Is this as good a beer as any of those without the gluten free claim, and if so, are we on the cusp of a potential revolution in beer production?
Well, on this evidence, it may be more of a revolt than a full on revolution, but to all intents and purposes – my wariness and reservations had no business keeping me from this stuff in the first place.
This brew didn't sweep me off my feet, but it unquestionably grew on me – and how many of your favourite beers have crept up on you like that, only to steal your heart forever...?
The body is exceptionally light, and how much of that is due to the 'gluten free' status I don't really know – but whatever the cause, its a refreshing and elegant consistency which, ironically, is not a million miles away from the feel of many a fine wheat beer.

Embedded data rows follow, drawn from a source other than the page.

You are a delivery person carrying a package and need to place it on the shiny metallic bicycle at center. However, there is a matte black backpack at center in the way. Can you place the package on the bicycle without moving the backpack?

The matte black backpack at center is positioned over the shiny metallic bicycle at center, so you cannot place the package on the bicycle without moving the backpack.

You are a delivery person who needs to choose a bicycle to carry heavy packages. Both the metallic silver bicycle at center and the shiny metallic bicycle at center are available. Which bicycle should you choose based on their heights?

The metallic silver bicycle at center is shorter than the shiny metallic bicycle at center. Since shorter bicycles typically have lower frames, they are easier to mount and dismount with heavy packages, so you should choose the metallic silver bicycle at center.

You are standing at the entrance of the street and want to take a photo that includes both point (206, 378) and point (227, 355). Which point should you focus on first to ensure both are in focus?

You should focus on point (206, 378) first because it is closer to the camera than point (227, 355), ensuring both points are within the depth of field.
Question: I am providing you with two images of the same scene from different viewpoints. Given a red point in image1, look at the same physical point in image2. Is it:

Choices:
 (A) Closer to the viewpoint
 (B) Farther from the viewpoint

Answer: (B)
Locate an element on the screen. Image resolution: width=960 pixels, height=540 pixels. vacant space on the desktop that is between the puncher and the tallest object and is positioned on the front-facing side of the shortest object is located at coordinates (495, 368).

There's a slightly nervous, skittish feel to the flavours, which might hint at the odd enforced compromise or perhaps an 'experiment' too far – but the main grapefruit theme becomes increasingly dominant and it leaves you wanting more by the end of the glass.
Frankly, the beer did not simply grow on me – it literally evolved during the course of the ten minutes or so that I spent with it (some beers take much longer to finish off!) What began as a suspicion of some slightly plastic contagion, slowly transform into wonderfully subtle peppery citrus hints which were almost mesmerising by the end.
I think I need another bottle of this, along with some of the other gluten free offerings currently out there - to get a broader understanding of their overall strengths and weaknesses.
But, as a first time visitor to the very exclusive Club GF – I'm already sniffing around for full membership.